The situation is not changing. It has changed already. Banks and financial institutions are the new VIPs in every individual’s life. From securing the savings, insuring the assets and managing the liabilities, it is now a professional job. In the new transparency that plastic money and the IT has created, they are the first to know what we purchase and how we purchase. They are aware of our talking time on cell phone and consumption of electricity and bandwidth in our homes. Bankers know almost everything about the new generation. People may have digital traces around but the bulk of the footprints are stored with the banks which manage our money. As the governments are gradually rolling out services through IT and passing the concessions and subsidies to our bank accounts, banks are expected to be more aware of our economic well being in coming days.
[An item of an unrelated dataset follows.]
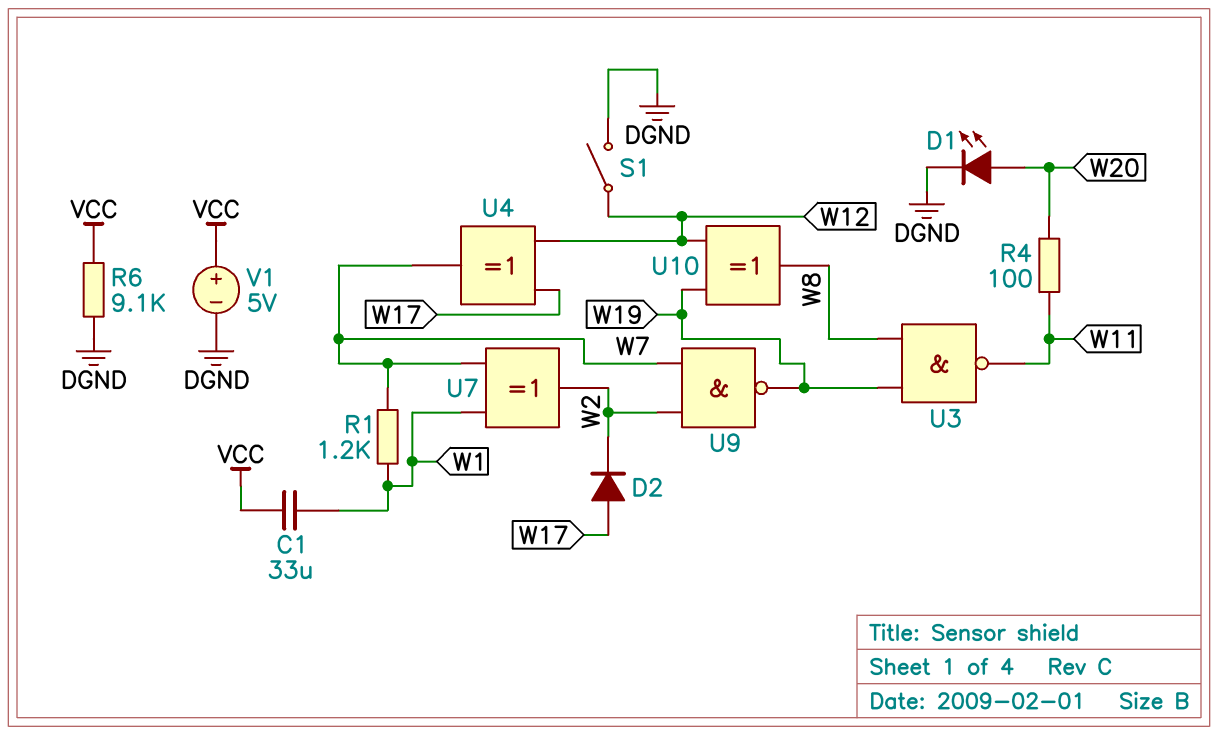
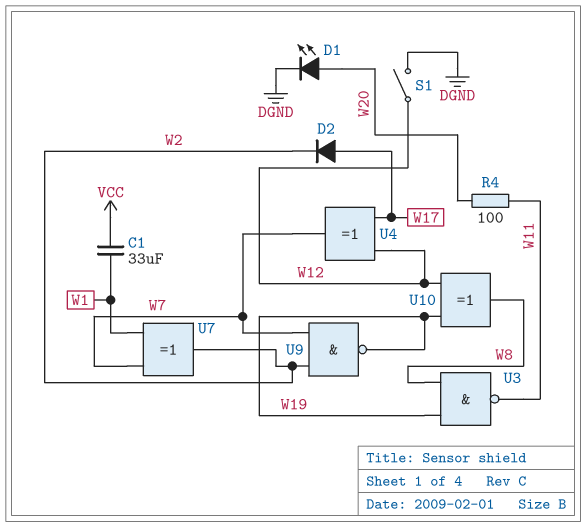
R1: 1.2k (W1, W7) -> none
R6: 9.1k (DGND, VCC) -> none
V1: 5V (plus VCC, minus DGND) -> none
Individual levels apart, the banks are now playing a pivotal role in the economic policy implementation and the development of societies. Days of equity being the focus are gone. With policies encouraging leveraging of whatever is left in the family cupboard, debts are playing a bigger trick than ever. No government has a developmental activity without debts making part of the funding. From energy to health, rail to roads, education is emerging the new destination.
For a place like J&K, banks are gradually becoming more important because of the apparent narrow resource base, remoteness from the market and capacity of instability playing with the markets. J&K has almost Rs 80,000 crore in the banks operating with the state. But it still lacks the capacity to absorb even half of this as credit.
This issue examines various facets of the operations of the banks, identifies the grey areas, indicates the possibilities and hopes the sector does what it has been doing elsewhere.
We are keenly waiting for the response to this special edition for which Kashmir Life newsroom literally did not sleep this past week.